*Action item:*
For the listing that follows, give again exactly the lines from the one with "Figure 3: Carbon" to the one with "Figure 4. BMP9", including both.

== Dataset content

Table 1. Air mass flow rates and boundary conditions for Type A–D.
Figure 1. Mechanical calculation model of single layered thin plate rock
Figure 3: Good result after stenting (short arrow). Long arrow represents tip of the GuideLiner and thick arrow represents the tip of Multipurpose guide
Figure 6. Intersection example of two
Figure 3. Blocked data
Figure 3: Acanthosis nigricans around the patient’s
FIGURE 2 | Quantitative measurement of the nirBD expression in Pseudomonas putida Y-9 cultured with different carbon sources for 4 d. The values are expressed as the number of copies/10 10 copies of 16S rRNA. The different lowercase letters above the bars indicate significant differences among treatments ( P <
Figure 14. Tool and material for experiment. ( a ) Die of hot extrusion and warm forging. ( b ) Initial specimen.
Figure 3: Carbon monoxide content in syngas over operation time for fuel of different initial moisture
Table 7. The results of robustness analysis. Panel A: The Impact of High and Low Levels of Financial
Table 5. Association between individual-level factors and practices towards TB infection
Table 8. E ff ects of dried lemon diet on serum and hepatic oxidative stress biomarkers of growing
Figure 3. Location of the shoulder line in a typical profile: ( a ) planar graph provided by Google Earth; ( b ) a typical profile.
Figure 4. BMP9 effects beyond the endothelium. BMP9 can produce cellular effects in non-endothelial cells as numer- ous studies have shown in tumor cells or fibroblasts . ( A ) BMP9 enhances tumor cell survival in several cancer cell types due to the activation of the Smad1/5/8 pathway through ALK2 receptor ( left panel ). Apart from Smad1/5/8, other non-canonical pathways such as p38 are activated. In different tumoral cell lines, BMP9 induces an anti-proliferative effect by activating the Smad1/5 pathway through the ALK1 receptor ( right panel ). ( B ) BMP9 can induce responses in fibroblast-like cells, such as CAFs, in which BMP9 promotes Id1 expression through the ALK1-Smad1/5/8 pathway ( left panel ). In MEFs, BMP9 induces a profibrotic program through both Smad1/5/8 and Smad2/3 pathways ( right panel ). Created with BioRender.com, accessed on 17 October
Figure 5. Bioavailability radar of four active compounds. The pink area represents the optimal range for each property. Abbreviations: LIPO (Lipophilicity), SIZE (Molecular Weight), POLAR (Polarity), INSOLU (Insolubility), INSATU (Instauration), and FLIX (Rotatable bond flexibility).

====

*Solution:*
Figure 3: Carbon monoxide content in syngas over operation time for fuel of different initial moisture
Table 7. The results of robustness analysis. Panel A: The Impact of High and Low Levels of Financial
Table 5. Association between individual-level factors and practices towards TB infection
Table 8. E ff ects of dried lemon diet on serum and hepatic oxidative stress biomarkers of growing
Figure 3. Location of the shoulder line in a typical profile: ( a ) planar graph provided by Google Earth; ( b ) a typical profile.
Figure 4. BMP9 effects beyond the endothelium. BMP9 can produce cellular effects in non-endothelial cells as numer- ous studies have shown in tumor cells or fibroblasts . ( A ) BMP9 enhances tumor cell survival in several cancer cell types due to the activation of the Smad1/5/8 pathway through ALK2 receptor ( left panel ). Apart from Smad1/5/8, other non-canonical pathways such as p38 are activated. In different tumoral cell lines, BMP9 induces an anti-proliferative effect by activating the Smad1/5 pathway through the ALK1 receptor ( right panel ). ( B ) BMP9 can induce responses in fibroblast-like cells, such as CAFs, in which BMP9 promotes Id1 expression through the ALK1-Smad1/5/8 pathway ( left panel ). In MEFs, BMP9 induces a profibrotic program through both Smad1/5/8 and Smad2/3 pathways ( right panel ). Created with BioRender.com, accessed on 17 October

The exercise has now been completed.